FEATURING: Leah Tumerman
What do the words "Creative Community" bring to mind for you? How do you feel is the best way to utilize members in a Creative Community?
Ideally, Creative Community functions as an intimate, enthusiastic, toss into action. I'm envisioning a giant blanket, held at its perimeter by so many makers. In this vision, we know each other well, not only through our tiny glass screens. Everyone gets a turn to be heard and lifted, tossed! Of course feedback helps us to answer our important questions. But I think the world provides us a lot of 'nos' and shakedowns. What we need from community is a giant YES, encouragement to pursue our most creative and terrifying urges. We get to our best work by making work, and if our Creative Community supports us with affirmatives towards producing, the sooner we will arrive.
How did you discover your creativity?
When I was young, my mother and sister and I were constantly creating. With mom at the helm, we would write plays and craft sets, endlessly sing songs, and sometimes I would paint. Mostly though, we dove deep into the corners of our imagination, unbridled, youthful and unedited. We would perform for a camera, or friends and family. Sometimes we'd exist in this kind of space for hours without an audience. I grew up and into adulthood with a profound respect for potential, magic and the unknown. My work now, is keeping all of that alive.
Name the biggest challenge you have had in growing your business.

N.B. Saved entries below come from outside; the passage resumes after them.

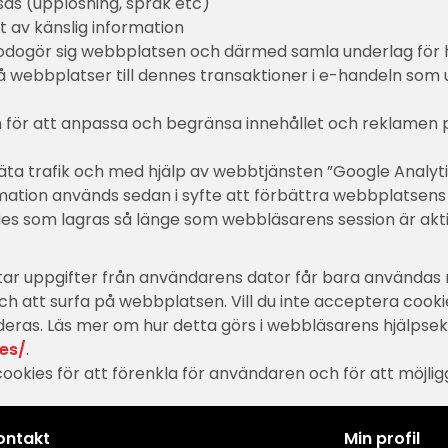
isas (upplösning, språk etc)
t av känslig information
lgodogör sig webbplatsen och därmed samla underlag för
webbplatser till dennes transaktioner i e-handeln som un
för att anpassa och begränsa innehållet och reklamen p
ta trafik och med hjälp av webbtjänsten ”Google Analyt
mation används sedan i syfte att förbättra webbplatsens
 som lagras så länge som webbläsarens session är aktiv
mtar uppgifter från användarens dator får bara använd
 att surfa på webbplatsen. Vill du inte acceptera cookies 
raderas. Läs mer om hur detta görs i webbläsarens hjälpse
es/
.
ies för att förenkla för användaren och för att möjliggör
ontakt
Min profil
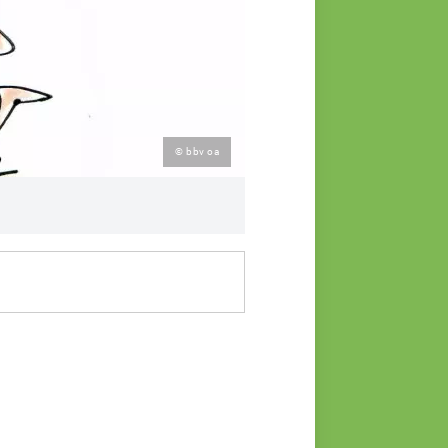
© bbv oa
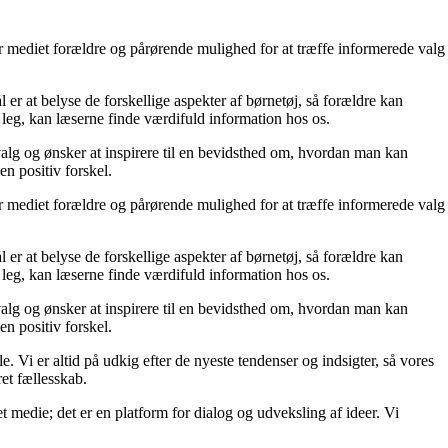
er mediet forældre og pårørende mulighed for at træffe informerede valg
 er at belyse de forskellige aspekter af børnetøj, så forældre kan
l leg, kan læserne finde værdifuld information hos os.
jvalg og ønsker at inspirere til en bevidsthed om, hvordan man kan
n positiv forskel.
er mediet forældre og pårørende mulighed for at træffe informerede valg
 er at belyse de forskellige aspekter af børnetøj, så forældre kan
l leg, kan læserne finde værdifuld information hos os.
jvalg og ønsker at inspirere til en bevidsthed om, hvordan man kan
n positiv forskel.
e. Vi er altid på udkig efter de nyeste tendenser og indsigter, så vores
et fællesskab.
t medie; det er en platform for dialog og udveksling af ideer. Vi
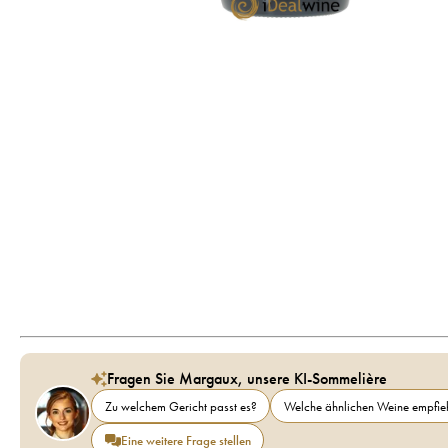
Fragen Sie Margaux, unsere KI-Sommelière
Zu welchem Gericht passt es?
Welche ähnlichen Weine empfieh
Eine weitere Frage stellen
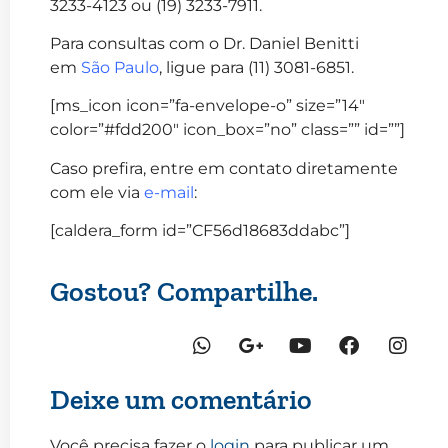
3233-4123 ou (19) 3233-7911.
Para consultas com o Dr. Daniel Benitti
em
São Paulo
, ligue para (11) 3081-6851.
[ms_icon icon=”fa-envelope-o” size=”14″
color=”#fdd200″ icon_box=”no” class=”” id=””]
Caso prefira, entre em contato diretamente
com ele via
e-mail
:
[caldera_form id=”CF56d18683ddabc”]
Gostou? Compartilhe.
Deixe um comentário
Você precisa fazer o
login
para publicar um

How did you solve it?
My biggest challenge has been learning to trust the uniqueness of my work, and voice. That it is mine and different than others' , and that it need not be otherwise. I am concerned most with making good work, and as much of it as I can. I believe that if I focus on this, the rest falls into place. For better or worse, I rarely concern myself with the logistics of business, or growing one. My business, is making good paintings. My lessons live therein. When the work is honest and true, and exists in bounty, I have my best chance at good business.
What was your first “Big Break” in your profession?
In 2011, I applied for my first public mural in Rogers Park, Chicago. I knew how to paint and assumed I would teach myself to paint 770 square feet in public space. I just barely got the job, and it took three months to finish as I balanced painting days with a full-time waitressing gig. It was my big break, because I learned to leap towards things out of reach, and then put in the hours to make them work. I broke myself of certain fears, specifically the fear of seeming or being unqualified. That's not for me to worry about. My first public mural commission broke me out of the kind of fear that keeps one from ascension. Though I still often experience rejection, and even more often educate myself after obtaining the work, I do not shy from the pitch.
What's in your backpack/handbag/tote right now?
Art & Fear by David Bayles and Ted Orland.
6 or 7 black ink Le Pens, pilfered from an old side job.
3 Packs of birth control from my most recent trip to Planned Parenthood.